Ela vinda de indígenas ianomâmis, ao sol lançado entre folhas trazia luz à sua pele dourada. Ele cara pálida comum boquiaberto com a beleza de mulher que conhecera no local de trabalho. Uma menina-mulher, a bem da verdade. Mas o que havia nela para transformar o dia a dia ele se perguntava. A vida dá sempre chance pra gente fazer o que quer. Queria estar com ela. Ambos em sintonia com a agreste beleza e aos poucos encontrando-se um ao outro. O desejo caminhava devagar e ela sentia o medo aparecer aos toques da mão carinhosa do namorado mesclado ao interesse de conhecer a fonte incandescente. Tinham sede. Eram jovens descobridores.

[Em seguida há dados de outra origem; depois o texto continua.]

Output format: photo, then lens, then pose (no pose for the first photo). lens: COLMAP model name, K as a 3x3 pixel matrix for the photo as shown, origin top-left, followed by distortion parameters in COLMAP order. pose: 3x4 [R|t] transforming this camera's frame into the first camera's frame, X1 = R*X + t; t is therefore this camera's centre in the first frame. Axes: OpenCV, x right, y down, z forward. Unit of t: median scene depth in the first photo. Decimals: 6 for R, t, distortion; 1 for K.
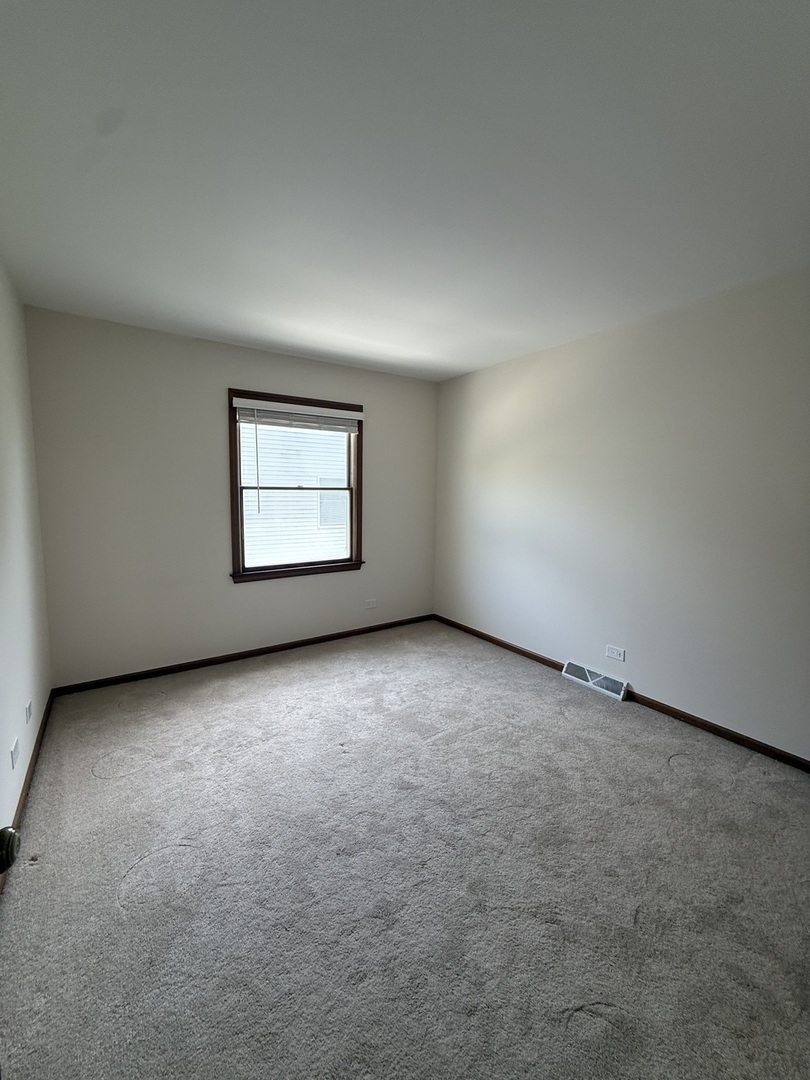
lens RADIAL K [[431.7, 0, 404.8], [0, 431.7, 536.3], [0, 0, 1]] dist [0.001720, 0.000539]
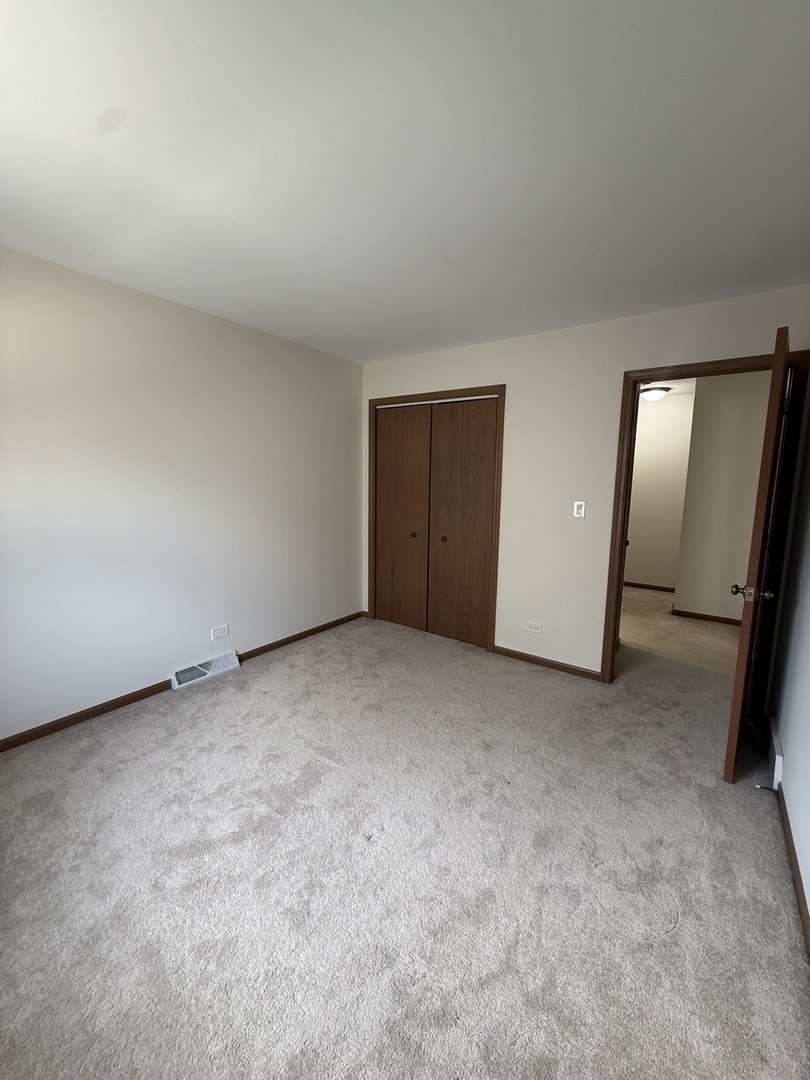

A tentação surgia e permitiam-se o estado original. Tentar tantas vezes o lema humano transpassava corpos livres. Bebiam de fonte natural.

 

Enquanto isso Osvaldo levara o vasilhame calmamente. Respirava sem sofreguidão e pudera, me esqueci de fumar tantas vezes como de hábito, até nisso Luiza me ampara. A mulher fazia a vida ganhar cores as quais pensara desaparecidas de seu cotidiano. Uma amiga nesse vale longínquo vale. Não sei por que estranhar amizade entre mulher e homem. Por que será dúvida para ela?

Cuidava da lavação da louça e viajava na água jorrando.

 

Cândida levara Osvaldo a conhecer praias da ilha, a Joaquina, Mole, Galheta, Moçambique, Daniela, Campeche, Canasvieiras, Jurerê, Ingleses e tantas outras. Os banhos ao sabor das ondas jorravam e os dois riam feito criança.

Osvaldo fascinado com a namorada. Sua perfeição acima de discussão. Na realidade respeitava-a como é. O período de bulling lhe ensinara tanta coisa. E o caráter da moça impecável. Ela sofrida do tratamento agressivo do câncer e nem assim perdera a redondeza das formas.  Os dois se pareciam e se gostavam. Era incondicional a admiração de um e de outro. A paixão elevou o afeto. Casaram-se e a fase de dor passou para ambos.

Tem razão o que se diz de tentação. A permissão de tentar tantas vezes transpassa corpos livres. Jorrava água de fonte natural.

 

Assustou-se com chegada repentina de Luiza dizendo:

― Valdo, fiquei acostumada à paz, mas a obrigação me chama. Tenho de ajeitar casa e trabalhar amanhã. Está de pé nosso encontro on line na data natalina, não é?

Osvaldo fechou a torneira. Limpou as mãos, virou para Luiza e meneou a cabeça. Ela com pertences pendurados ao ombro enviou beijo entre máscara e saiu. Ele acompanhou a saída e voltou ao enxague da louça. Após apanhou cafezinho, o cigarro e se dirigiu à varanda. Vamos ver o que nos revelará 2021, disse com rosto questionador.